How to Communicate Change to Dispersed Teams
Is your business about to undergo change? Or do you want to get ahead of the curve and learn how to effectively communicate change to dispersed teams?
Change can be a difficult process, and when teams aren’t always in one central place, there is an added challenge. It might not be possible to sit your entire company down and explain exactly why, when and how changes will occur. This makes it difficult to effectively communicate new processes to your team.
Ambiguity surrounding why and how a company will be changing can place significant stress on employees. In fact, 51% of Australians reported experiencing higher anxiety and stress about organisational change and job security last year. (IPOS, 2020)
But change doesn’t have to be stressful. Communication is the key to ensuring you and your team smoothly transition to a new way of working and make sure everyone is on the same page.
Here are 5 keys for effective communication to dispersed teams during times of change:
Define the vision
The first step is to make sure you and your people know what the vision is and why exactly the change is occurring. This will ensure that stress caused by uncertainty or unease about the future is reduced.
Also, an aligned, strong vision acts as a motivator by getting your team excited about a fresh new initiative they want to work towards. Your vision needs to be clear, short and simple. It should strongly align with the company’s purpose and should be repeated at every opportunity. Everything you need to say should fit into half a page with a good balance of information, emotional appeal and inspiration.
Create a clear communications plan
Change doesn’t happen overnight so your communication plan needs to have layers. It needs to include designated strategies and goals for each stage of change, underpinned by your vision.
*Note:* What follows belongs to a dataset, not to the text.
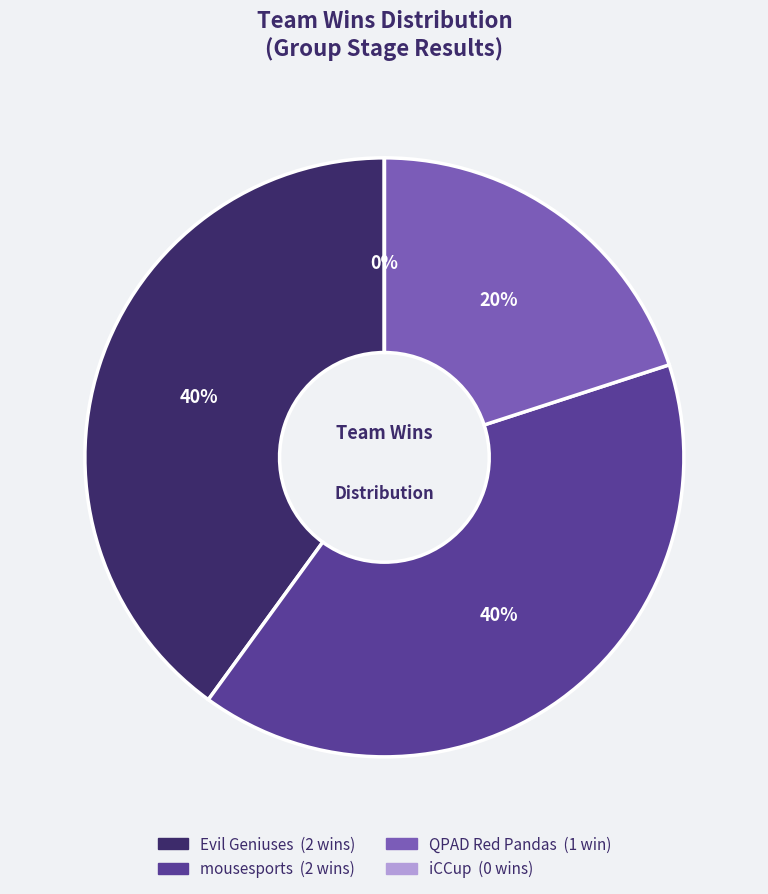

Which slice is the smallest?

iCCup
Things such as risk assessments, channels, frequency, feedback and the additional challenges of communicating to dispersed teams also need to be considered.
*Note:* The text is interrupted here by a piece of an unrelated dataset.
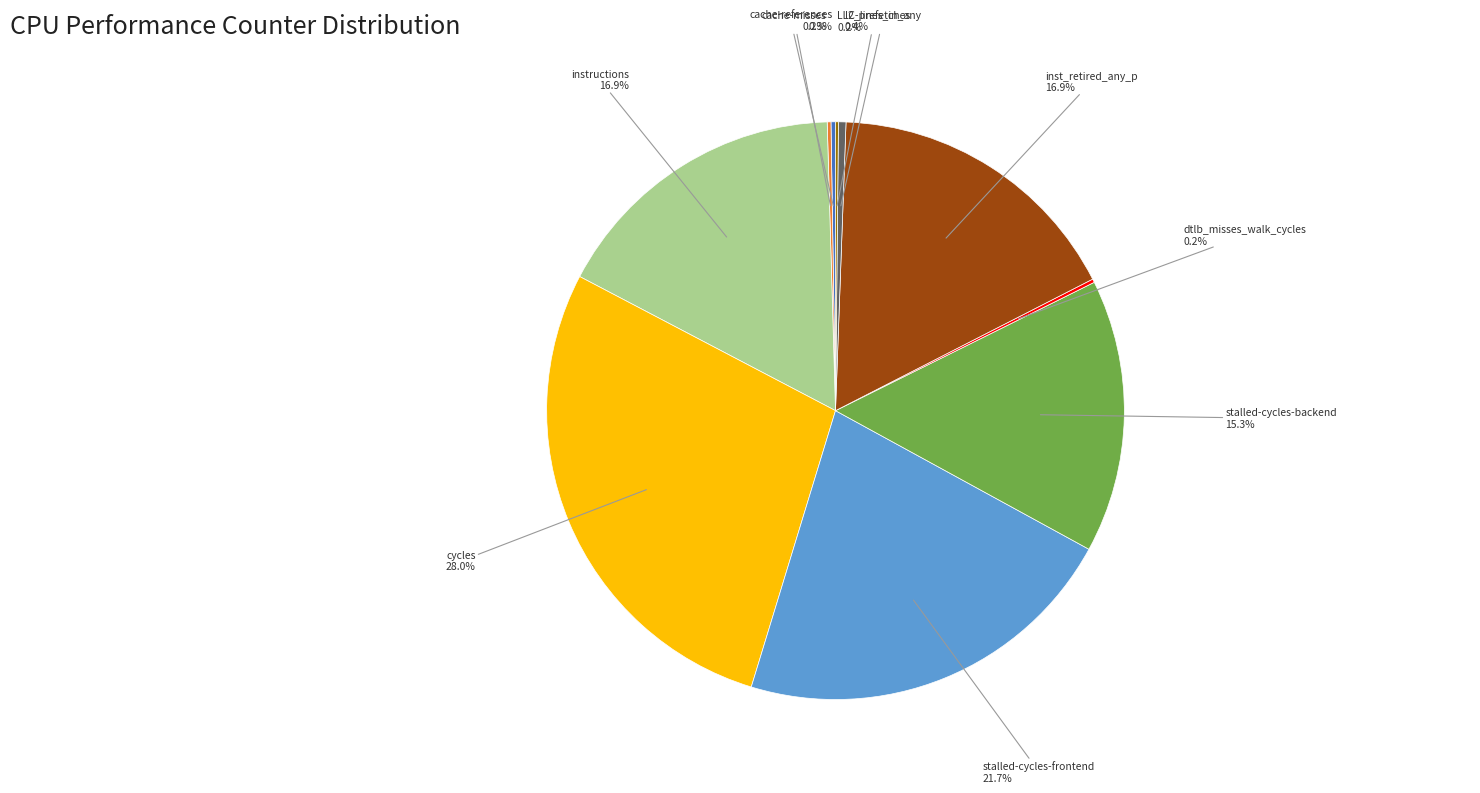

Is there any slice that represents more than half of the pie?

No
Elements of your communications plan might need to be personalised for different dispersed teams or positions. It’s not a one-size-fits-all solution so adjust it to your unique needs.
Additionally, the plan is for more than just informing how changes will be implemented. It’s also about including your people in the processes and getting them invested in your vision.
Establish two-way communication
Throughout a transformation process, it’s important to make sure every voice is heard. Create a channel or platform that allows dispersed employees to express their ideas, grievances or worries in a safe, possibly anonymous space. This could be through surveys, polls, opportunities for 1-1 conversations, skip level team meetings and many more. It’s important to remember dispersed teams may influence what platforms you can use so think about online factors when designing these.
It’s good practice to prioritise answering your team’s questions to avoid any unnecessary stress and keep them moving towards your vision and end goal.
Honesty is key! So, if management is honest and transparent, employees will be too, leading to a smooth and successful period of change.
Explain “how it benefits you”
Simply put, we have to look after ourselves and put our interests first. And it’s not different for local or dispersed teams. This means your people need to know what’s in it for them. This will help to grow their support and motivation towards the end goal. It can’t be a generic answer – “this change will take the business to the next level” – it has to be personal and meaningful to your employees. Yes things will be different but this is what you can expect and this is how we are going to make it worth your while.
In some instances, there may not be direct benefits. If that’s the case, be open and honest rather than hiding behind buzzwords. Transparency stops people from reading between the lines and coming up with their own conclusions, which is very often how the rumour mill starts!
Start the change with managers
The best way to communicate change to dispersed teams is to lead by example. In order to lead by example, your managers need to know exactly what is happening. A Towers Watson study found that while 68% of senior managers say they understand why organisational change is happening whereas only 40% of front-line supervisors say the same, this highlights a gap that you need to be aware of – just because you have communicated to your senior leadership team does not mean the messaging is getting through to the next layer down (smarp, 2020).
This is why all the components – vision, personalised communication strategies and feedback platforms – are critical to ensuring your managers know how to lead their teams into the change processes.
Leaders of dispersed teams need special consideration to give them the knowledge and skills they need to incite motivation and movement with their remote staff. From there, they can lead by example.
So while communicating to dispersed teams has some added challenges, when you create a clear communication plan with a strong vision and team collaboration, you’ll have a smooth and successful transition process.